新年のご挨拶 新たな成長への飛躍の年に
明けましておめでとうございます。
2025年の新春を迎え、謹んでお慶び申し上げます。
さて、昨年は国内外ともに不透明かつ混迷の度合いが深まった一年でした。世界ではロシアによるウクライナ侵略の長期化に加え、中東情勢の悪化など、カントリーリスクが拡大しました。また、経済面では米国経済が堅調さを維持する一方で、中国経済の停滞が懸念される年となりました。加えて、昨年は主要国で選挙が相次ぎ、米国では4年ぶりにトランプ氏が次期大統領に就任する結果となり、保護主義や自国第一主義の台頭に対する懸念が再び高まっています。
国内に目を転じますと、1月の能登半島地震や9月の奥能登豪雨といった痛ましい災害に見舞われた1年でした。また、秋の衆院選では与党が30年ぶりに過半数を大きく下回り、少数与党へ転じるなど政治的変動が生じる一方で、経済では歴史的円安や物価高が続く中、設備投資は好調で日経平均株価も史上初の4万円台を記録しました。日本銀行はマイナス金利の解除に踏み切るなど、金融政策にも大きな転換点が訪れました。
日本は経済立国であり、経済成長なくして将来はありません。
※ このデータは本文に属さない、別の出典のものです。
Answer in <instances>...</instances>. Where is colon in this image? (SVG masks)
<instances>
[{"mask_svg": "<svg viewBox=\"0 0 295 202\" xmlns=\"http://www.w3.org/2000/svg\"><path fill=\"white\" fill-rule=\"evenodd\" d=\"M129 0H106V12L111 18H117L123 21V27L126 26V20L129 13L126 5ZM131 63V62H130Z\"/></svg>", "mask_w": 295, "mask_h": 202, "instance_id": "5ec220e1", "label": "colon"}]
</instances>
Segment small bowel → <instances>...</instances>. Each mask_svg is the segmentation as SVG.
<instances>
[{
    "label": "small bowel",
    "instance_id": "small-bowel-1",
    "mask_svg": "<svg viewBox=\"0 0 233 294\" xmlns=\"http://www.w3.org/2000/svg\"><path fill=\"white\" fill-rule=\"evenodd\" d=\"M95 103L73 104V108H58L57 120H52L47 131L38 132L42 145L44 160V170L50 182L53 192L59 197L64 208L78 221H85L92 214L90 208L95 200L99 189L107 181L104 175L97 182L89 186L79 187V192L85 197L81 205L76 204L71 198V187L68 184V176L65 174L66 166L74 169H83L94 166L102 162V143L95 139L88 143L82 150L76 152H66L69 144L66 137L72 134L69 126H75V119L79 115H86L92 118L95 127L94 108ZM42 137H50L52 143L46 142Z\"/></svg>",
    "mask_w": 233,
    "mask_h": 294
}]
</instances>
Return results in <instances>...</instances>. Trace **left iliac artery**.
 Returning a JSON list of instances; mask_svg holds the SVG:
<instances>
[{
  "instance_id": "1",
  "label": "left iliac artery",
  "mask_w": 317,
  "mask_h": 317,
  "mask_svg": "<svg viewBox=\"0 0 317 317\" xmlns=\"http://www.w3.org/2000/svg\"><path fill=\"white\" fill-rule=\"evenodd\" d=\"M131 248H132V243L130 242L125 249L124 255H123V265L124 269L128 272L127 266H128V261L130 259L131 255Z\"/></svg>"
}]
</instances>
デフレ脱却を確実にし、成長型経済への転換を進めるにはGDPの6割を占める個人消費の拡大が不可欠と言えますね。
さて、弊社はアーティスト事業部をはじめとし、路面店を運営する店舗事業部、オンライン販売事業部、カウンセリング事業部の4事業部を展開しております。
BtoC個人消費の窓口である店舗事業部にとっては、切花や鉢物が気候変動による不作と価格高騰の影響を受けました。社会不安の強さが顕著だった2024年は個人消費は控えめな傾向にありましたが、弊社ではお客様に最上級のお花をお届けしたいという創業当時からの思いはそのまま、価値あるサービスと品質向上に注力いたしました。
昨今花き業界も価格競争の波に呑まれていますが、弊社では価格で勝負するのではなく、価値創造を続けて参りました。「このお店で買いたい!」、「他店より価格は高くても素敵な花を購入したい!」このようなお客様お一人お一人に弊社に内在する価値がしっかりと届くよう、あらゆる試作を行っております。
以下では、昨年の実績についてお伝えさせていただけたらと思います。
1.2024年弊社の活動実績
2.2025年の抱負と今後の展望
3.日本から世界へ
4.終わりに
1.2024年弊社の活動実績
昨年は1本も「社長のひとりごとブログ」を更新できずにおりました。読者の皆様申し訳ございません。今年は定期的に更新していきたいと思っておりますので、どうぞよろしくお願い申し上げます。
2024年は弊社にとって度重なる挑戦の1年でした。
まず、2024年2月のアートフローラル国際コンクール日本代表選考会・Flower Art Award2024への出場。こちらは後日Blogで詳しく書きたいと思いますが、初出場で優秀作品賞・港区賞を受賞いたしました。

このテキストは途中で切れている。